House, Haçienda, Manchester
Cantona devient une légende du foot sous le maillot de Manchester United dans les années 1990. Quand cette ville s'inscrit sur la carte musicale sous le sobriquet «Madchester» (jeu de mots avec «Mad», "Fou").
«J'écoutais des groupes comme les Stone Roses, mais je n'ai pas pu aller à leurs concerts, on était au cœur de l'histoire de (Manchester) United, trop de monde me connaissait».
Il se faufile toutefois à l'Haçienda, boîte iconique. «C'était l'époque de la house, ça envoyait des basses, je ne comprends pas que des lieux comme ça ne soient pas protégés, aujourd'hui ce sont des appartements».
Pour son premier vrai concert en tant que chanteur, en octobre 2023, «The King», son surnom du temps du foot, choisit évidemment Manchester. Devant un public qui part au quart de tour sur «I love you so much». «Celle-là, je ne peux pas la chanter en France, elle s'adresse aux fans de United». «Barbara a chanté +Ma plus belle histoire d'amour+, moi c'est cette flamme que je leur déclare, tout ce qu'on a vécu tous ensemble».
«La musique, c'est peut-être ce qui m'a permis de toucher ce petit truc que j'ai vécu en étant sportif, sur scène je rentre dans un état second». L'album contient ces tranches de transes, captées en Angleterre, à Paris, Marseille, Lyon ou Genève.
Roux, Ferré, Auxerre
Avant la scène à Manchester, Cantona s'est rodé dans un «tour de chauffe» au micro en résidence à Auxerre, devant un public d'invités. Tout un symbole: c'est dans le club de cette ville que le footballeur en herbe fit ses classes, avant de devenir une mégastar du ballon rond.
Au premier rang de cette résidence, il y avait Guy Roux, entraîneur mythique de l'AJ Auxerre, le club de foot de la ville. «Evidemment, il était dans la salle, il était aussi là pour ma première pièce au théâtre, on a un beau rapport tous les deux, c'est un deuxième père pour moi», raconte celui qui est aussi acteur de séries ou de films. «Bon, pour lui, il y a beaucoup trop de morceaux en anglais, Guy Roux, c'est un amoureux de la langue française».
Guy Roux ne fut pas qu'un éducateur de foot. «Il m'a fait découvrir Léo Ferré, je l'ai vu sur scène à Marseille, c'était magnifique». Et Cantona de livrer ensuite les images gardées des concerts d'Alain Bashung, PJ Harvey ou encore du duo Angélique Kidjo et Yo-Yo Ma. Artistes atypiques, habités, comme lui.

___

Consigne A: Mettez toutes les lignes des enregistrements dans un tableau Markdown à deux colonnes, « Numéro » et « Ligne », sans les lignes vides. Ne reprenez pas les images.

Enregistrements stockés
___

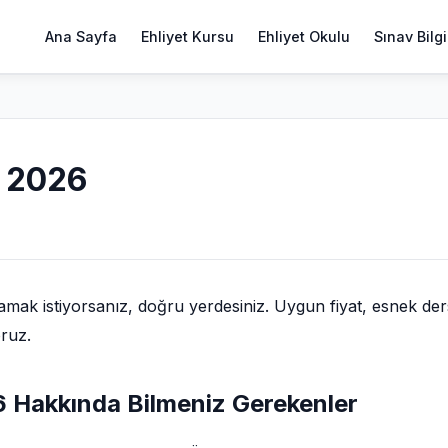
Ana Sayfa
Ehliyet Kursu
Ehliyet Okulu
Sınav Bilgi
t 2026
mak istiyorsanız, doğru yerdesiniz. Uygun fiyat, esnek der
oruz.
26 Hakkında Bilmeniz Gerekenler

___

Consigne B: Transcrivez tout le passage du texte sur Cantona, de «Au premier rang» jusqu'à «habités, comme lui.».

Réponse finale A:
| Numéro | Ligne |
|---|---|
| 1 | Ana Sayfa |
| 2 | Ehliyet Kursu |
| 3 | Ehliyet Okulu |
| 4 | Sınav Bilgi |
| 5 | t 2026 |
| 6 | mak istiyorsanız, doğru yerdesiniz. Uygun fiyat, esnek der |
| 7 | oruz. |
| 8 | 26 Hakkında Bilmeniz Gerekenler |

Réponse finale B:
Au premier rang de cette résidence, il y avait Guy Roux, entraîneur mythique de l'AJ Auxerre, le club de foot de la ville. «Evidemment, il était dans la salle, il était aussi là pour ma première pièce au théâtre, on a un beau rapport tous les deux, c'est un deuxième père pour moi», raconte celui qui est aussi acteur de séries ou de films. «Bon, pour lui, il y a beaucoup trop de morceaux en anglais, Guy Roux, c'est un amoureux de la langue française».
Guy Roux ne fut pas qu'un éducateur de foot. «Il m'a fait découvrir Léo Ferré, je l'ai vu sur scène à Marseille, c'était magnifique». Et Cantona de livrer ensuite les images gardées des concerts d'Alain Bashung, PJ Harvey ou encore du duo Angélique Kidjo et Yo-Yo Ma. Artistes atypiques, habités, comme lui.